Technical Concerns: Fellow Investorplace contributor James Brumley noted that ADBE stock is facing some technical issues in the near-term. Brumley correctly notes that with a 31 forward PE, ADBE stock is expensive, and thus ripe for profit-taking. He suggests ADBE stock could see the 150s again on a decent correction.

I’d add that Adobe has struggled over the past month. The stock peaked in November, and has failed to get close to making new highs again, despite broad market strength. Technically, ADBE stock is quite vulnerable if it breaks the double-bottom at 165. Below there, the stock has an air pocket that could take shares down to 150 in a hurry if support gives way.

ADBE Stock Pros

Another Strong Quarter: Adobe’s quarterly results, announced in mid-December, again beat expectations. The company delivered $1.24 on EPS, fully a dime ahead of estimates. And revenues of $2 billion topped estimates by $50 million.

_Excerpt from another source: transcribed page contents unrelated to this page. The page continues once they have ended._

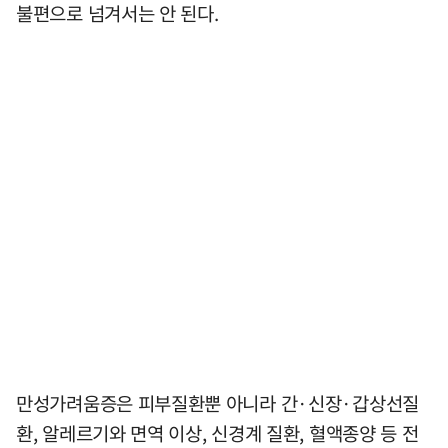
불편으로 넘겨서는 안 된다.
만성가려움증은 피부질환뿐 아니라 간·신장·갑상선질
환, 알레르기와 면역 이상, 신경계 질환, 혈액종양 등 전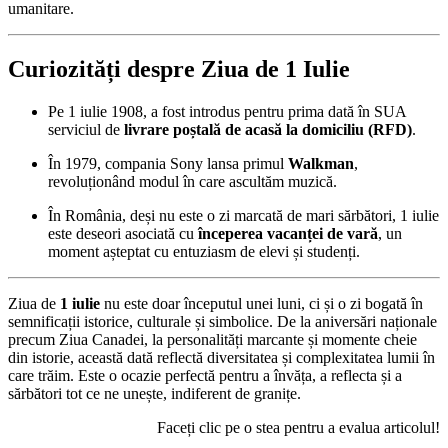
umanitare.
Curiozități despre Ziua de 1 Iulie
Pe 1 iulie 1908, a fost introdus pentru prima dată în SUA
serviciul de
livrare poștală de acasă la domiciliu (RFD)
.
În 1979, compania Sony lansa primul
Walkman
,
revoluționând modul în care ascultăm muzică.
În România, deși nu este o zi marcată de mari sărbători, 1 iulie
este deseori asociată cu
începerea vacanței de vară
, un
moment așteptat cu entuziasm de elevi și studenți.
Ziua de
1 iulie
nu este doar începutul unei luni, ci și o zi bogată în
semnificații istorice, culturale și simbolice. De la aniversări naționale
precum Ziua Canadei, la personalități marcante și momente cheie
din istorie, această dată reflectă diversitatea și complexitatea lumii în
care trăim. Este o ocazie perfectă pentru a învăța, a reflecta și a
sărbători tot ce ne unește, indiferent de granițe.
Faceți clic pe o stea pentru a evalua articolul!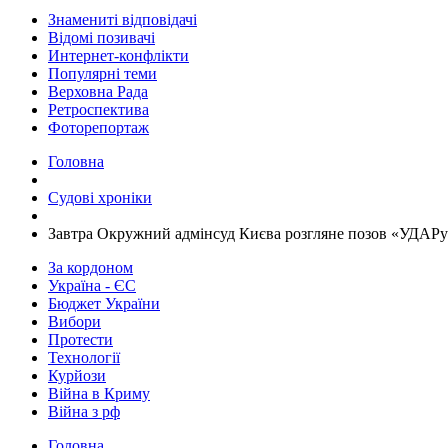
Знамениті відповідачі
Відомі позивачі
Интернет-конфлікти
Популярні теми
Верховна Рада
Ретроспектива
Фоторепортаж
Головна
Судові хроніки
Завтра Окружний адмінсуд Києва розгляне позов «УДАРу»
За кордоном
Україна - ЄС
Бюджет України
Вибори
Протести
Технології
Курйози
Війна в Криму
Війна з рф
Головна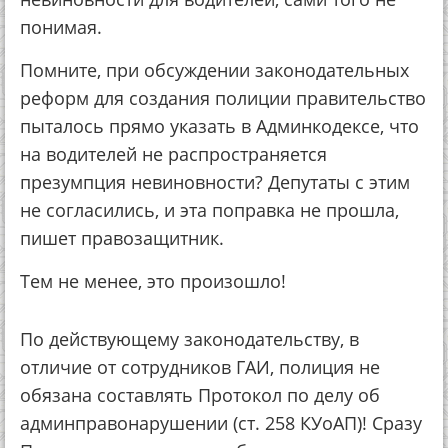
понимая.
Помните, при обсуждении законодательных
реформ для создания полиции правительство
пыталось прямо указать в Админкодексе, что
на водителей не распространяется
презумпция невиновности? Депутаты с этим
не согласились, и эта поправка не прошла,
пишет правозащитник.
Тем не менее, это произошло!
По действующему законодательству, в
отличие от сотрудников ГАИ, полиция не
обязана составлять Протокол по делу об
админправонарушении (ст. 258 КУоАП)! Сразу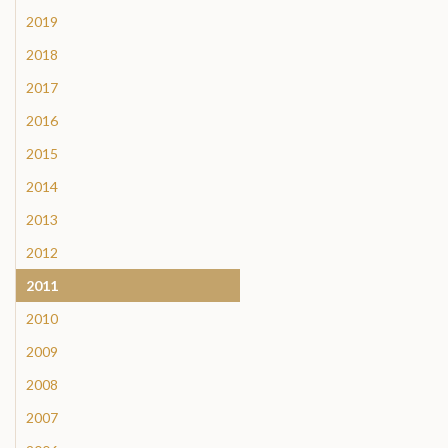
2019
2018
2017
2016
2015
2014
2013
2012
2011
2010
2009
2008
2007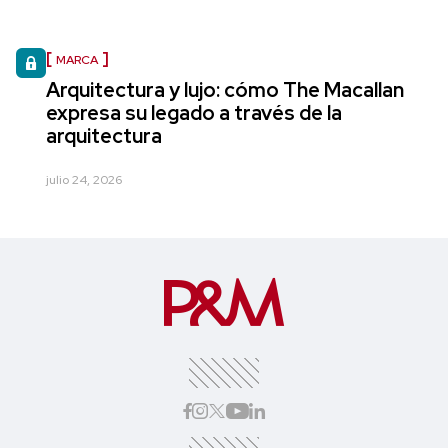
MARCA
Arquitectura y lujo: cómo The Macallan
expresa su legado a través de la
arquitectura
julio 24, 2026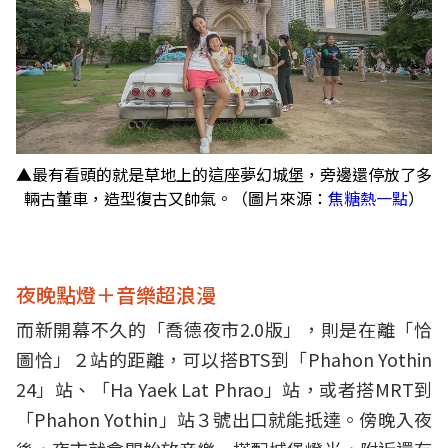
▲最有看頭的就是草地上的這座夢幻城堡，旁邊還停放了多
輛古董車，造型復古又帥氣。（圖片來源：
焦糖熱一點
）
夜晚點燈＋音樂超浪漫
而新開幕不久的「喬德夜市2.0版」，則是在離「恰
圖恰」２站的距離，可以搭BTS到「Phahon Yothin
24」站、「Ha Yaek Lat Phrao」站，或者搭MRT到
「Phahon Yothin」站３號出口就能抵達。傍晚入夜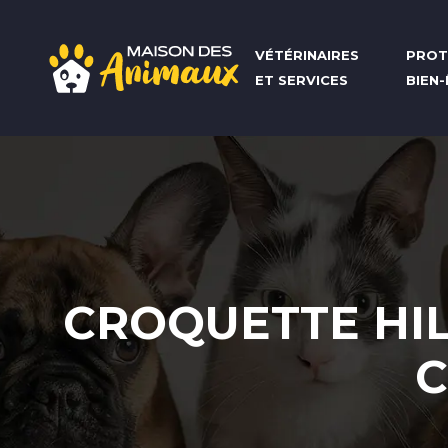
VÉTÉRINAIRES
PROT
ET SERVICES
BIEN
CROQUETTE HILL
C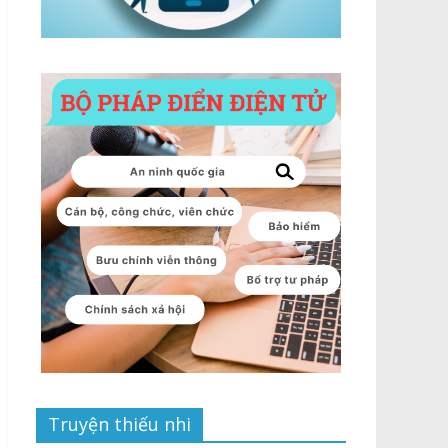
Truyện thiếu nhi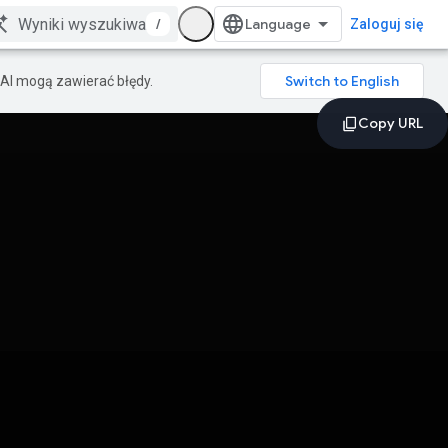
/
Zaloguj się
AI mogą zawierać błędy.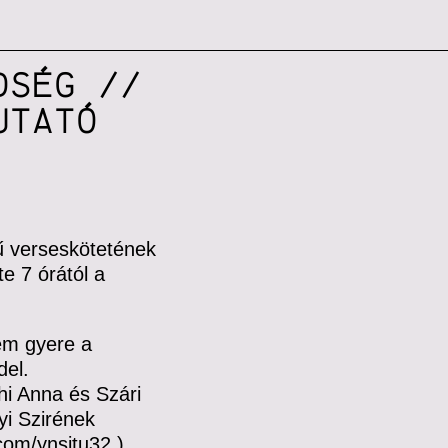
DSÉG //
UTATÓ
ű verseskötetének
e 7 órától a
em gyere a
del.
hi Anna és Szári
yi Szirének
l.com/ynsjtu32
)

Creative Cloud grew revenues by 31%, well ahead of the company’s overall total. And the Experience Cloud continues to post solid gains as it transforms into an increasingly viable alternative to Salesforce.com, Inc.’s (NYSE:CRM) dominant platform in that space. Margins continue to rise, as earnings growth outpaces already stellar revenue growth. In short, there’s nothing to complain about for ADBE bulls.

Guidance Wasn’t Bad: Now to be clear, ADBE stock didn’t trade up on this earnings announcement for a simple reason. The market was apparently expecting Adobe to raise its 2018 guidance. Instead, it delivered revenue guidance in line with analyst estimates. And it suggested EPS will come in at $5.50, two pennies shy of what analysts were suggesting.

The market initially sold off ADBE stock on the news. However, keep in mind Adobe has been smashing analyst estimates for years now. They’re a classic sandbagging company; set the bar low, and then exceed it comfortably. By suggesting that 2018 will be as just about as good as analysts anticipated, Adobe is actually subtly signaling to expect yet more upside for earnings. Now perhaps it won’t be enough upside to please investors — we’ve already established that Adobe is an expensive stock. But don’t read too much into the guidance numbers.

Creative Cloud Price Hike: Not that long ago, Adobe transitioned most of its user base from one-time software purchases to a recurring subscription-based model.

Now that users have become accustomed to Adobe’s subscription model, it’s time to start taking advantage of the locked-in consumers. Adobe is now launching its first set of price hikes since Creative Cloud launched. We don’t know how much customer pushback there will be to higher prices. That said, given the lack of viable high-quality alternatives to Adobe’s offering, expect most of the price hike to fall through straight to Adobe’s bottom line. We should watch customer churn rates closely, but I don’t expect many problems for Adobe.

Verdict on ADBE Stock

ADBE stock is a victim of its own success. The company had a fantastic year operationally. But the stock is up 70% year-to-date. There’s little that management can do to make the stock worth its aspirational valuation at the moment.

The company is on pace for another solid year in 2018. And over the long run, there is reason to think it can keep growing earnings at an annual rate of 13-18%. But that’s simply not enough to justify the $175 price today. Given overhead technical resistance here, I’d watch and wait for a correction back to the 150s before pulling the trigger on Adobe stock.